We'll process the data in parallel using Dask.

In [ ]:

from dask_gateway import GatewayCluster

cluster = GatewayCluster()
cluster.scale(16)
client = cluster.get_client()
print(cluster.dashboard_link)

The link printed out above can be opened in a new tab or the Dask labextension. See Scale with Dask for more on using Dask, and how to access the Dashboard.

Analyze and plot global temperature¶

We can quickly plot a map of one of the variables. In this case, we are downsampling (coarsening) the dataset for easier plotting.

In [6]:

import cartopy.crs as ccrs
import matplotlib.pyplot as plt


average_max_temp = ds.isel(time=-1)["tmax"].coarsen(lat=8, lon=8).mean().load()

fig, ax = plt.subplots(figsize=(20, 10), subplot_kw=dict(projection=ccrs.Robinson()))

average_max_temp.plot(ax=ax, transform=ccrs.PlateCarree())
ax.coastlines();

Let's see how temperature has changed over the observational record, when averaged across the entire domain. Since we'll do some other calculations below we'll also add .load() to execute the command instead of specifying it lazily. Note that there are some data quality issues before 1965 so we'll start our analysis there.

In [7]:

temperature = (
    ds["tmax"].sel(time=slice("1965", None)).mean(dim=["lat", "lon"]).persist()
)

In [8]:

temperature.plot(figsize=(12, 6));

With all the seasonal fluctuations (from summer and winter) though, it can be hard to see any obvious trends. So let's try grouping by year and plotting that timeseries.

In [9]:

temperature.groupby("time.year").mean().plot(figsize=(12, 6));

Now the increase in temperature is obvious, even when averaged across the entire domain.

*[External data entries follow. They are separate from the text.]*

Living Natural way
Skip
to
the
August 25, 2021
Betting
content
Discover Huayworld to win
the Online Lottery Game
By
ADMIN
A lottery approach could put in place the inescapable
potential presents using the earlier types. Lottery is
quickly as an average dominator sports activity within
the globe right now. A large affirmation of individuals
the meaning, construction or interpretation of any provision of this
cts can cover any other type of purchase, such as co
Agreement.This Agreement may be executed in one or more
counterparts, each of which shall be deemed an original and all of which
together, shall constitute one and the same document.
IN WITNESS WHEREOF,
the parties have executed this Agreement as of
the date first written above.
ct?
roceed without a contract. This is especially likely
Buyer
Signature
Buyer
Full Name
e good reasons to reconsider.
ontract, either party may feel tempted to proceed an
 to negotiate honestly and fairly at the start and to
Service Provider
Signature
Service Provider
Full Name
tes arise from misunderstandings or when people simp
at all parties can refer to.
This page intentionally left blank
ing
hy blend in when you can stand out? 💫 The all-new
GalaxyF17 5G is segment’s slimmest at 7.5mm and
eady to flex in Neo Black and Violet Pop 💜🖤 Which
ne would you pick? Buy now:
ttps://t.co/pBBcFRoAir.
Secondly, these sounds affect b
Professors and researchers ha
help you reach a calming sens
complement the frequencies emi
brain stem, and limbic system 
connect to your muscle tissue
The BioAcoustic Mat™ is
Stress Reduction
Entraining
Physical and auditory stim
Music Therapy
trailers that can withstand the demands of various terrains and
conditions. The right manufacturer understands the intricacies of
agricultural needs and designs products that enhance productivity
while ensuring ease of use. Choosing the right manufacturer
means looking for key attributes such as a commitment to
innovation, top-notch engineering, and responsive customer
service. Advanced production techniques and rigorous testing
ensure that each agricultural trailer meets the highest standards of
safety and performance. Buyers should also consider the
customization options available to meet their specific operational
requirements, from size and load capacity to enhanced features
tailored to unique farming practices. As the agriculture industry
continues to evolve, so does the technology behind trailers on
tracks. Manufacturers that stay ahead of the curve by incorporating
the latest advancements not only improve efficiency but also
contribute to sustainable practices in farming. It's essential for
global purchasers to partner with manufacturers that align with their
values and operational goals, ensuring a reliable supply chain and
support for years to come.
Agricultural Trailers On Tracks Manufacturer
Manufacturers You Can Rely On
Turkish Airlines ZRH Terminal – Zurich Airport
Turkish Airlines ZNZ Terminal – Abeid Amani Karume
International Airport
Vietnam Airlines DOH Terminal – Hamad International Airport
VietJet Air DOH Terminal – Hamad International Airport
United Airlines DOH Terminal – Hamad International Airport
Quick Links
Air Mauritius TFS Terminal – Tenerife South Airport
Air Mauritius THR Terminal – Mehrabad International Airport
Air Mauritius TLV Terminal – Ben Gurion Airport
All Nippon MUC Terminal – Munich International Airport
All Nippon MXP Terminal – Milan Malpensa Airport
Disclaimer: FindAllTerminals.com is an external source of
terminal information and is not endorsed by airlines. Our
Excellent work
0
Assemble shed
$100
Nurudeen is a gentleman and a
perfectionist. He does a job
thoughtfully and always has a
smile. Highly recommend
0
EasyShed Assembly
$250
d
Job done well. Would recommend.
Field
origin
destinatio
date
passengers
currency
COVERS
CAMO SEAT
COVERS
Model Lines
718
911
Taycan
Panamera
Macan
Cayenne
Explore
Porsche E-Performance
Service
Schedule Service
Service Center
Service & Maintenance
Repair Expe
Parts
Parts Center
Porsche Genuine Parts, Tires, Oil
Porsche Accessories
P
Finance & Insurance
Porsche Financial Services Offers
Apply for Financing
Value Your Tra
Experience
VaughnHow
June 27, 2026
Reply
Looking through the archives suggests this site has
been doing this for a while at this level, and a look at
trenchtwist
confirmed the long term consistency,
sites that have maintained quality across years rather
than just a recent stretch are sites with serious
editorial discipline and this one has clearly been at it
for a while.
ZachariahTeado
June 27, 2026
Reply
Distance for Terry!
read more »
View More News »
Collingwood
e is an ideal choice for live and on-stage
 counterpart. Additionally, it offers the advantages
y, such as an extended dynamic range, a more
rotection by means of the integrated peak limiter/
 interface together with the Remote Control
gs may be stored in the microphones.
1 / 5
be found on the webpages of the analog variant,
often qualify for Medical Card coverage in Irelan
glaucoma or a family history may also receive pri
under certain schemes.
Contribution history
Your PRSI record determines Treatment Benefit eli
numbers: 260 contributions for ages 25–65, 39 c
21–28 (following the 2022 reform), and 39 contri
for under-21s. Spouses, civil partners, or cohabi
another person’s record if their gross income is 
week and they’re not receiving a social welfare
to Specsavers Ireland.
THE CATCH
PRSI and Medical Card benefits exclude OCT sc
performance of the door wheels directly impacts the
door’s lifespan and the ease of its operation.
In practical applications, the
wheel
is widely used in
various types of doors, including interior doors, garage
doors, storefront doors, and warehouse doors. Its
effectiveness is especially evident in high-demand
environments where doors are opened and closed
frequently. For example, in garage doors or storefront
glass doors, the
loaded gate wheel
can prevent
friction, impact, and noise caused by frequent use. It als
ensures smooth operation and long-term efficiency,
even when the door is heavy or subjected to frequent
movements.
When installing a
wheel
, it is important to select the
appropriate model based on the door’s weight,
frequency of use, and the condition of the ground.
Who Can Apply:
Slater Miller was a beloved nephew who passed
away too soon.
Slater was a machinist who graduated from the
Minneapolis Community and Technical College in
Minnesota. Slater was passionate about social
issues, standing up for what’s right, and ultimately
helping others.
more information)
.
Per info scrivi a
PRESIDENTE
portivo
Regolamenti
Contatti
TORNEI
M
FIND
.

Finally, let's see how those changes are different in different parts of the world. And let's focus just on summer months in the northern hemisphere, when it's hottest. Let's take a climatological slice at the beginning of the period and the same at the end of the period, calculate the difference, and map it to see how different parts of the world have changed differently.

First we'll just grab the summer months.

In [10]:

%%time
import dask

summer_months = [6, 7, 8]
summer = ds.tmax.where(ds.time.dt.month.isin(summer_months), drop=True)

early_period = slice("1958-01-01", "1988-12-31")
late_period = slice("1988-01-01", "2018-12-31")

early, late = dask.compute(
    summer.sel(time=early_period).mean(dim="time"),
    summer.sel(time=late_period).mean(dim="time"),
)
increase = (late - early).coarsen(lat=8, lon=8).mean()

CPU times: user 1.59 s, sys: 385 ms, total: 1.97 s
Wall time: 54.4 s

In [11]:

fig, ax = plt.subplots(figsize=(20, 10), subplot_kw=dict(projection=ccrs.Robinson()))

increase.plot(ax=ax, transform=ccrs.PlateCarree(), robust=True)
ax.coastlines();

This shows us that changes in summer temperature haven't been felt equally around the globe. Note the enhanced warming in the polar regions, a phenomenon known as "Arctic amplification".